Your objective
Filter this listing down to the lines that contain the word "ends", and copy them.

Materials provided
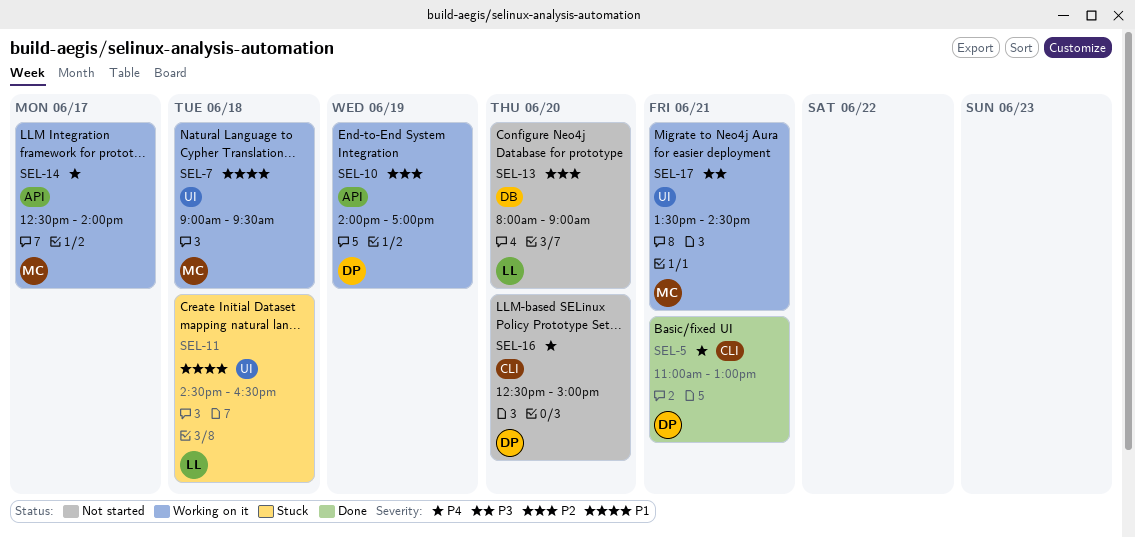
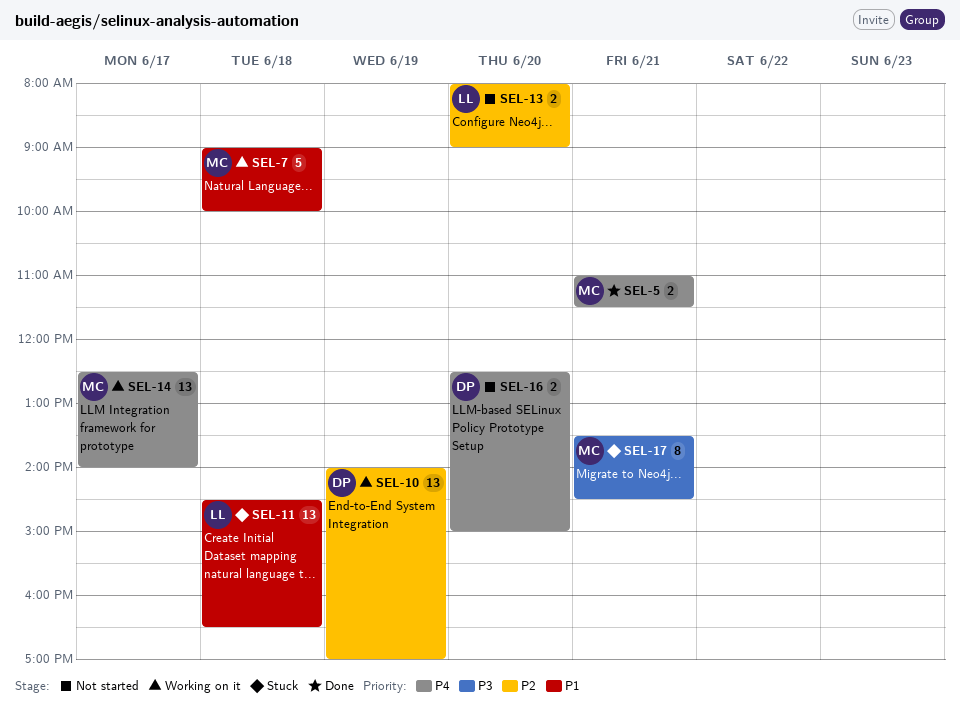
SEL-5, owner: DP -> MC
SEL-5, ends: 13:00 -> 11:30
SEL-7, ends: 09:30 -> 10:00
SEL-17, status: Working on it -> Stuck

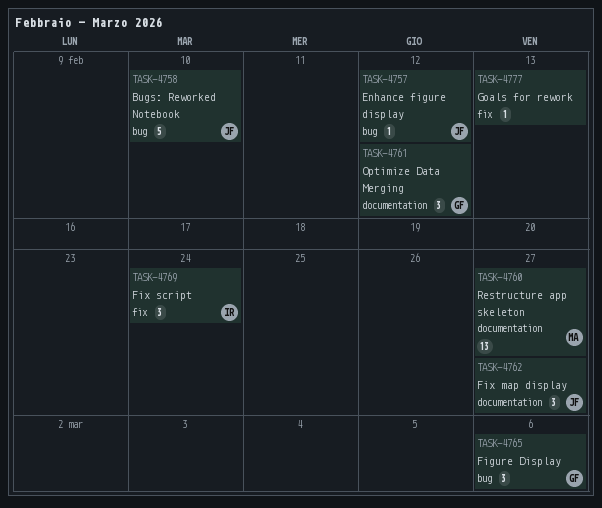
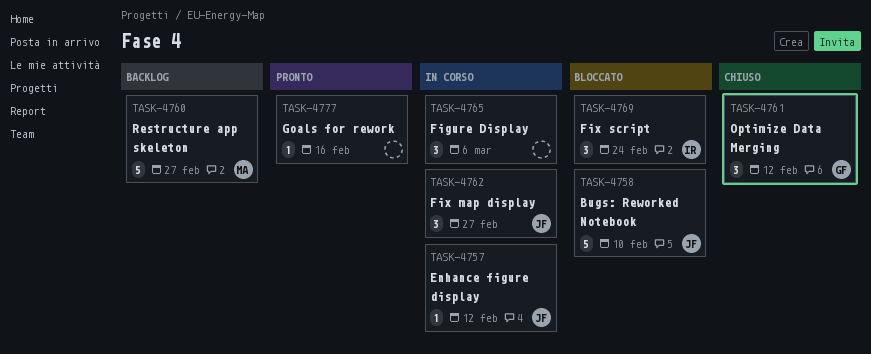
TASK-4760, estimate: 13 -> 5
TASK-4765, owner: GF -> none
TASK-4777, due: Feb 13 -> Feb 16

Exercise solution
SEL-5, ends: 13:00 -> 11:30
SEL-7, ends: 09:30 -> 10:00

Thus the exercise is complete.